EY’s proposal outlined the rules of engagement, including that both NAB and EY would agree who would be interviewed and discuss interim findings. EY would also prepare a draft report with recommendations and send it to NAB for review.

EY also offered to provide “proactive end-to-end stakeholder management and early communication of findings based on a no-surprises approach”.

Once NAB had reviewed the draft report, the proposal said, EY would “socialise with key management”. A draft report would then be presented (along with the final report) to NAB’s board risk committee and/or the board audit committee.

Finally, a working group of NAB and EY staff would update the document “as required” and then EY would present to NAB’s group chief risk officer.

The leaked documents include the draft report as well as confidential notes written by EY consultants for their own referral.

NAB said in a statement it classified the report as audit-related work in its 2018 statutory accounts “as the work was assurance in nature and required under prudential standards”.

The documents show the EY team that worked on the review was not from auditing but from its risk advisory practice, not assurance.

The bank said the document was produced for NAB not APRA, although a copy of the report was sent to the regulator.

The draft report uses neutral, passive language to play down some of the challenges NAB faced.

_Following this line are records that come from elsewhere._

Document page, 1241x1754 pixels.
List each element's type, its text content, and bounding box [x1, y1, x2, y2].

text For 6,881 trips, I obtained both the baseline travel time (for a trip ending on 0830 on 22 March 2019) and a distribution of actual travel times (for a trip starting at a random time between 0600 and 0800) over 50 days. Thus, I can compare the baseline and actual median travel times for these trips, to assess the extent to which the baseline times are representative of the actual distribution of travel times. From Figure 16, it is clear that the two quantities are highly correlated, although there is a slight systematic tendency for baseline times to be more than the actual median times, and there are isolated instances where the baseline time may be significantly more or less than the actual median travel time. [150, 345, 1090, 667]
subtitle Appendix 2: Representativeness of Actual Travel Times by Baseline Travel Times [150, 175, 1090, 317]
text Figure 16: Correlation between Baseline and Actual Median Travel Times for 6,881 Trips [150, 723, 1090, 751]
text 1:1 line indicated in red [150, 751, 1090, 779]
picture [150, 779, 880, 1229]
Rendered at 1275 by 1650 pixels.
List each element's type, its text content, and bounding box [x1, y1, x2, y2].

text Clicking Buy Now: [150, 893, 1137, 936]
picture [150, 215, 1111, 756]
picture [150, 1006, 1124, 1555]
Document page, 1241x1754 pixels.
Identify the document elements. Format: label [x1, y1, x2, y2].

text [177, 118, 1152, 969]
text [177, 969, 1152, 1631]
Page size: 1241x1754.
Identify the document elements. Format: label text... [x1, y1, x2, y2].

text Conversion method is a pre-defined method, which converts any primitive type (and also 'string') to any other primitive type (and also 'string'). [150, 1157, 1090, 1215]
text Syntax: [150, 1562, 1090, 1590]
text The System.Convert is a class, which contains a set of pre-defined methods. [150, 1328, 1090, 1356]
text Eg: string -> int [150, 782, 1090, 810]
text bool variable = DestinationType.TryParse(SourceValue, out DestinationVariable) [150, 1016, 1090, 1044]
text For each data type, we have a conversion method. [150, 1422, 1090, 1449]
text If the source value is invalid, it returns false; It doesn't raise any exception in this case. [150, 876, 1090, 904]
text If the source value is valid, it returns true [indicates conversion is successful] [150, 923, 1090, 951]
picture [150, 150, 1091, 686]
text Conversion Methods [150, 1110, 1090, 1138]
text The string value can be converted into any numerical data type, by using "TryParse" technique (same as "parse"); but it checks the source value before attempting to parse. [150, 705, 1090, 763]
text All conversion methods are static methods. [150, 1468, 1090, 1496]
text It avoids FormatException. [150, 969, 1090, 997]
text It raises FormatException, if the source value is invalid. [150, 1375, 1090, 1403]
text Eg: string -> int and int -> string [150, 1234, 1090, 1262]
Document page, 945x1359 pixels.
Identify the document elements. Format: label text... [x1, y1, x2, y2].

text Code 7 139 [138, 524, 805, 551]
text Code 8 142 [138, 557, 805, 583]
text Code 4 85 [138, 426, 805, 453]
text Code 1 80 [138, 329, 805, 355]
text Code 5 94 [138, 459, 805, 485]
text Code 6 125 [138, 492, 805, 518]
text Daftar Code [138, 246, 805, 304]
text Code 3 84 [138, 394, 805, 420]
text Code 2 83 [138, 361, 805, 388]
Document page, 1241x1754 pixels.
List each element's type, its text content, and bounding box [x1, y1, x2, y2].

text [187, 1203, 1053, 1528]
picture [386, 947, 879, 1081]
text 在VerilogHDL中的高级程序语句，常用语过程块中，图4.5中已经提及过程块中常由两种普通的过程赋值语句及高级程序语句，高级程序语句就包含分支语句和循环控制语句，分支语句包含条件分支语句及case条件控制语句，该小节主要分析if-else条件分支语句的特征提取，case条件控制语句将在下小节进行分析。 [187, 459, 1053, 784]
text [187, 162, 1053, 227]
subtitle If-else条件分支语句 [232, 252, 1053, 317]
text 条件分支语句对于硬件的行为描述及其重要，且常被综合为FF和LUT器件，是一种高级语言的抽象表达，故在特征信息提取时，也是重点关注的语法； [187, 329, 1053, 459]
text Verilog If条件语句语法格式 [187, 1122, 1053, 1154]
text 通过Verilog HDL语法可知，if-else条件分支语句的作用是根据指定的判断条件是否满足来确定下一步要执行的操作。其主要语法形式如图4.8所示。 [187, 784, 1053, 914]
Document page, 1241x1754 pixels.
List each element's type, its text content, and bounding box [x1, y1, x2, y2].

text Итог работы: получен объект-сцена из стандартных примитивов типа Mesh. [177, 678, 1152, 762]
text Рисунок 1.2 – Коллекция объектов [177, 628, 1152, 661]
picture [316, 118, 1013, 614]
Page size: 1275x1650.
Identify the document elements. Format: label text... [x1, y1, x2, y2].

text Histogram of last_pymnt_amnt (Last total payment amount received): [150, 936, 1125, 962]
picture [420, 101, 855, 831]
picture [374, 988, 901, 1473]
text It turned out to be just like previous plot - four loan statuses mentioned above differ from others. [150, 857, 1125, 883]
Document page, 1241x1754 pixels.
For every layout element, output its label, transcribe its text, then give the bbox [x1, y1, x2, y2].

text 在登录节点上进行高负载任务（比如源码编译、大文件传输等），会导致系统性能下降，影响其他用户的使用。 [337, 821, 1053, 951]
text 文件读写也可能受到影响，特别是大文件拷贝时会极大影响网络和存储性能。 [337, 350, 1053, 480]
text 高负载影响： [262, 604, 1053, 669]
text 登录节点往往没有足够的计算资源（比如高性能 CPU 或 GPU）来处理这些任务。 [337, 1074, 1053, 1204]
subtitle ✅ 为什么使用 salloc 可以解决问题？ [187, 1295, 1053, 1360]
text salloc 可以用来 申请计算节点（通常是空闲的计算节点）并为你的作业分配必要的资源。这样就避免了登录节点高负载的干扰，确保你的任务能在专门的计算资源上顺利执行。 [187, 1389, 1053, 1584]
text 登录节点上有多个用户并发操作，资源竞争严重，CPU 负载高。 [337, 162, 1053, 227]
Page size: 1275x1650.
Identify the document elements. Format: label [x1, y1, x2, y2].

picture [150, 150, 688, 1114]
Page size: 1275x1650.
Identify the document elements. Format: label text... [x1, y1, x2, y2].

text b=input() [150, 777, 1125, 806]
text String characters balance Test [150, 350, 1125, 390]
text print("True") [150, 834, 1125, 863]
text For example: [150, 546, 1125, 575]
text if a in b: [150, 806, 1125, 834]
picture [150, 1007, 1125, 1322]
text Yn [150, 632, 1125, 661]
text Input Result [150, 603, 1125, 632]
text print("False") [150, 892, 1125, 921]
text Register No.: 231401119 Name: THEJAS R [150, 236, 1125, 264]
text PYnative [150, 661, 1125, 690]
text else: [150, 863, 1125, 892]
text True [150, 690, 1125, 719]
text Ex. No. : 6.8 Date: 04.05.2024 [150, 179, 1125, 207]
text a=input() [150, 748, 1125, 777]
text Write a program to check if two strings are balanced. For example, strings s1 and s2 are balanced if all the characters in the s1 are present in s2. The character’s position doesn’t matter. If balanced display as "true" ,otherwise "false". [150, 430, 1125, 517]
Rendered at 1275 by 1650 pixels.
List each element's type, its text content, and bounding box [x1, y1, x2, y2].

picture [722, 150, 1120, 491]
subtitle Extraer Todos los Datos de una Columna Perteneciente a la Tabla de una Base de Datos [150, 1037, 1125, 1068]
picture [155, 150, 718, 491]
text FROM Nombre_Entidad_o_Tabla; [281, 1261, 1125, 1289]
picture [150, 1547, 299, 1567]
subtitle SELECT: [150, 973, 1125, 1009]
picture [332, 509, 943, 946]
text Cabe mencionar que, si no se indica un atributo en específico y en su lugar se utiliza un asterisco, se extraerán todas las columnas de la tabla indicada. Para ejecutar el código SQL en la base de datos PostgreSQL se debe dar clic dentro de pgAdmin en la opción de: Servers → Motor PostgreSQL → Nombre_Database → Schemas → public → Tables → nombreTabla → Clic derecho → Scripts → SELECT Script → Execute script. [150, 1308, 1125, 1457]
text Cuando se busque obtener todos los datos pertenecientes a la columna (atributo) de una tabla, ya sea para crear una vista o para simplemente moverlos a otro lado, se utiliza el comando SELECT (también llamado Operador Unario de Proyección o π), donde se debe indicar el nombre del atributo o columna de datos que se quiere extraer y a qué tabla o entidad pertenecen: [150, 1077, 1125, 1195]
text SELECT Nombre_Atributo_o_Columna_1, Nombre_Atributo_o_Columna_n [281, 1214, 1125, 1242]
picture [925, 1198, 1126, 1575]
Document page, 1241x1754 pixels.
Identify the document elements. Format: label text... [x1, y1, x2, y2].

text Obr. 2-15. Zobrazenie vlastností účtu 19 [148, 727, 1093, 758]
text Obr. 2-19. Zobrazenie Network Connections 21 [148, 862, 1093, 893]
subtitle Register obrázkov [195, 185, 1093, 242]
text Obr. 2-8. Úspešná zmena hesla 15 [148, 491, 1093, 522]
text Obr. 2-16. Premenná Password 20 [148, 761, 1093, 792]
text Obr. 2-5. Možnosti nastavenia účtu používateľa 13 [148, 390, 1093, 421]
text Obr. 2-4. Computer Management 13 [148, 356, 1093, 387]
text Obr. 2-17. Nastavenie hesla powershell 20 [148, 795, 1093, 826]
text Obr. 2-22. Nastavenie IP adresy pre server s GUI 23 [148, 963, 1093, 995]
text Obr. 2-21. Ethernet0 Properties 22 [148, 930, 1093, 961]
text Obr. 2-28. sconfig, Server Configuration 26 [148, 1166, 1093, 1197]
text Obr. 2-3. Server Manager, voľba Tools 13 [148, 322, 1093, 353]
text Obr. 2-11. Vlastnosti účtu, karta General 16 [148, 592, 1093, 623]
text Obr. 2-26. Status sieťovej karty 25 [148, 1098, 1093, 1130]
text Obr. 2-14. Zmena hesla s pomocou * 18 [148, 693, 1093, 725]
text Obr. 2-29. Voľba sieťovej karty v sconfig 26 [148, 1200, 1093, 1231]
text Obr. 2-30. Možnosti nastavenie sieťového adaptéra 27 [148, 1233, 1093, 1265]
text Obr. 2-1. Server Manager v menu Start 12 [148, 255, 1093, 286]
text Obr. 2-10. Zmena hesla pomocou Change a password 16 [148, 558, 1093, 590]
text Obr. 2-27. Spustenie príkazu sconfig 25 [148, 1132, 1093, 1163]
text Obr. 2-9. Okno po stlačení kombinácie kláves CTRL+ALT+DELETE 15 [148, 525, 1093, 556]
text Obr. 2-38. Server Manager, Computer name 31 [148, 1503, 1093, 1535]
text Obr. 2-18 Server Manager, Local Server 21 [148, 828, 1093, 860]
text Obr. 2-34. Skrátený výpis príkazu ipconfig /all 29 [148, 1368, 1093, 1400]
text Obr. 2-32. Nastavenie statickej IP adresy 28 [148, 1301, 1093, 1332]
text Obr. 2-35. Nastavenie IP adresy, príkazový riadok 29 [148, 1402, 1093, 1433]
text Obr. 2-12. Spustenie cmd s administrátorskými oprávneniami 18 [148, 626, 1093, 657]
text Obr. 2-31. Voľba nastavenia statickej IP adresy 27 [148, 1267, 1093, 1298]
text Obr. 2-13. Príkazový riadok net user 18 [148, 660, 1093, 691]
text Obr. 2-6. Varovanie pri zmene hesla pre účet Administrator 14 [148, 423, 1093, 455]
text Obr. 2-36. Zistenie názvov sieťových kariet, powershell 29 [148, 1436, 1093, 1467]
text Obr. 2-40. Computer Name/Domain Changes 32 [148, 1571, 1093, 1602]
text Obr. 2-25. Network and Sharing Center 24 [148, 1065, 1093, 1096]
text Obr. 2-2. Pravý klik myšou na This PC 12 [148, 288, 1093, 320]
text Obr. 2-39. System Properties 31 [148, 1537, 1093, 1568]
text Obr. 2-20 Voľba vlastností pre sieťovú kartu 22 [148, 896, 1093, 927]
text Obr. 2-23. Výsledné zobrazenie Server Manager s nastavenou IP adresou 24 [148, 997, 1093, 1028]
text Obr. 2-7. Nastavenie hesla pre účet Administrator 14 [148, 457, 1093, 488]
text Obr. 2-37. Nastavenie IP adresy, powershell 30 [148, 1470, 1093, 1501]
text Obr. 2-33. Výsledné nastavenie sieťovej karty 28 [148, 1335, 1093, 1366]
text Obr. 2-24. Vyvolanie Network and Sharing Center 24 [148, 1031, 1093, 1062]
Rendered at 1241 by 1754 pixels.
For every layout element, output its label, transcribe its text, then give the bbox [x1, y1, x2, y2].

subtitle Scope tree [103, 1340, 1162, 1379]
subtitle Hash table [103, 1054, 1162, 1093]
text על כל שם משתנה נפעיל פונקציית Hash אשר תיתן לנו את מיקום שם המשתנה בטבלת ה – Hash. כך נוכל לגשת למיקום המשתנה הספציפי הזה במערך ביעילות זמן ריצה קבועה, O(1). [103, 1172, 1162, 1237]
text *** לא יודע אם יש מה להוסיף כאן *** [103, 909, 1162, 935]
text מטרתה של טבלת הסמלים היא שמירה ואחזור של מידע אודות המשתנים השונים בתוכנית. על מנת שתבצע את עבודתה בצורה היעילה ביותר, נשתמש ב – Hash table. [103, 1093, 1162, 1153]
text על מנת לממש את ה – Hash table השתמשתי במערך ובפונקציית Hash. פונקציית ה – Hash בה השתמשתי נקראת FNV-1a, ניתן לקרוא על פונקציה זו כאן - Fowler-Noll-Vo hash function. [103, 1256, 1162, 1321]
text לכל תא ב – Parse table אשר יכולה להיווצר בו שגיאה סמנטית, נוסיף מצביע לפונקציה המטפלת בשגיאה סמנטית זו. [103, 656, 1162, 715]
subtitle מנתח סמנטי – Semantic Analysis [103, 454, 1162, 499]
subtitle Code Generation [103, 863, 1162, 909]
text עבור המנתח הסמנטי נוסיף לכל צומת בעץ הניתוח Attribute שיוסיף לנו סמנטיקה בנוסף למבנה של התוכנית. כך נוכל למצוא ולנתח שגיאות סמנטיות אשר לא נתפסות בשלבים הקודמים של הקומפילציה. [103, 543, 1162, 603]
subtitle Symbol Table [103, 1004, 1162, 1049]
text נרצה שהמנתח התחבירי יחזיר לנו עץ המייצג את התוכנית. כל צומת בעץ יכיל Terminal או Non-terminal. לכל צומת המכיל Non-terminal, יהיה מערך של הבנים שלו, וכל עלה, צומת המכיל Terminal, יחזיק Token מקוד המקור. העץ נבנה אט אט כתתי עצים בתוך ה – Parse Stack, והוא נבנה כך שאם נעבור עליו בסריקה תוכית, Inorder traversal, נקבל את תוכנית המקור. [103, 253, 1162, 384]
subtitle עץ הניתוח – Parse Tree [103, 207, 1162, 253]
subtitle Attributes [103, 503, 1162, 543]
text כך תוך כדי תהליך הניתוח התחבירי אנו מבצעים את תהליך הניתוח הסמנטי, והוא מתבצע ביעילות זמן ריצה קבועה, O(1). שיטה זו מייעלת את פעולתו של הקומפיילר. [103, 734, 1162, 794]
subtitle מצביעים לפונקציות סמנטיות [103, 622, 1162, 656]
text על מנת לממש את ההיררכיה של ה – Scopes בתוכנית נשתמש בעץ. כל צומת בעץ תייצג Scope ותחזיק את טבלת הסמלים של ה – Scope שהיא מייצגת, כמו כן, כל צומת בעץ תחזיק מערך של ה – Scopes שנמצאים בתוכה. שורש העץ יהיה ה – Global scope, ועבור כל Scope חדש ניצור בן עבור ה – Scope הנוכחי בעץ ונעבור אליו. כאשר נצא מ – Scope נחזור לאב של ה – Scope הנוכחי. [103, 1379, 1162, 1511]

EY’s private observations are much more frank.

For example, the draft report rated NAB’s risk management framework (RMF) design as “adequate and appropriate” and concluded that overall NAB “largely” met APRA’s regulatory requirements.

It noted approvingly that “NAB has made significant improvements”.

In contrast, EY’s confidential notes stated: “The bank focuses only on addressing the issues through Band-Aid fixes rather than investing in long-term solutions.”

It said that when issues were identified internally by NAB or raised by the regulator there seemed “to be inadequate analysis [by NAB] of the root cause of these identified weaknesses”.

In terms of conduct risk management, it says “we have seen the industry evolve in its approach” and “we see NAB lagging with regards to having a conduct risk management strategy and framework in place”.

APRA said on Thursday that this type of report supplemented its other supervisory work.

Given the persistent red and amber ratings for NAB and its own assessment that conduct risk is “unsatisfactory” the whistleblower questioned how EY could give an adequate rating to NAB’s risk strategy and a partially adequate rating to people, risk and culture in the APRA review.

“How can something be partially effective? Don’t they mean partially ineffective? What does that mean?” the insider asked.

Five months after Henry’s interview with EY he walked into courtroom 4A at the royal commission.

By the time he finished the following day, NAB was battling yet another crisis, this time about its chairman.

His fate was sealed when commissioner Kenneth Hayne handed down his final report in February saying: “Having heard from … the chair, Dr Henry, I am not as confident as I would wish to be that the lessons of the past have been learned … Overall, my fear – that there may be a wide gap between the public face NAB seeks to show and what it does in practice – remains.”

It would have seemed a lifetime ago since his meeting with EY, where he said he was unsure “what will come out of the royal commission”.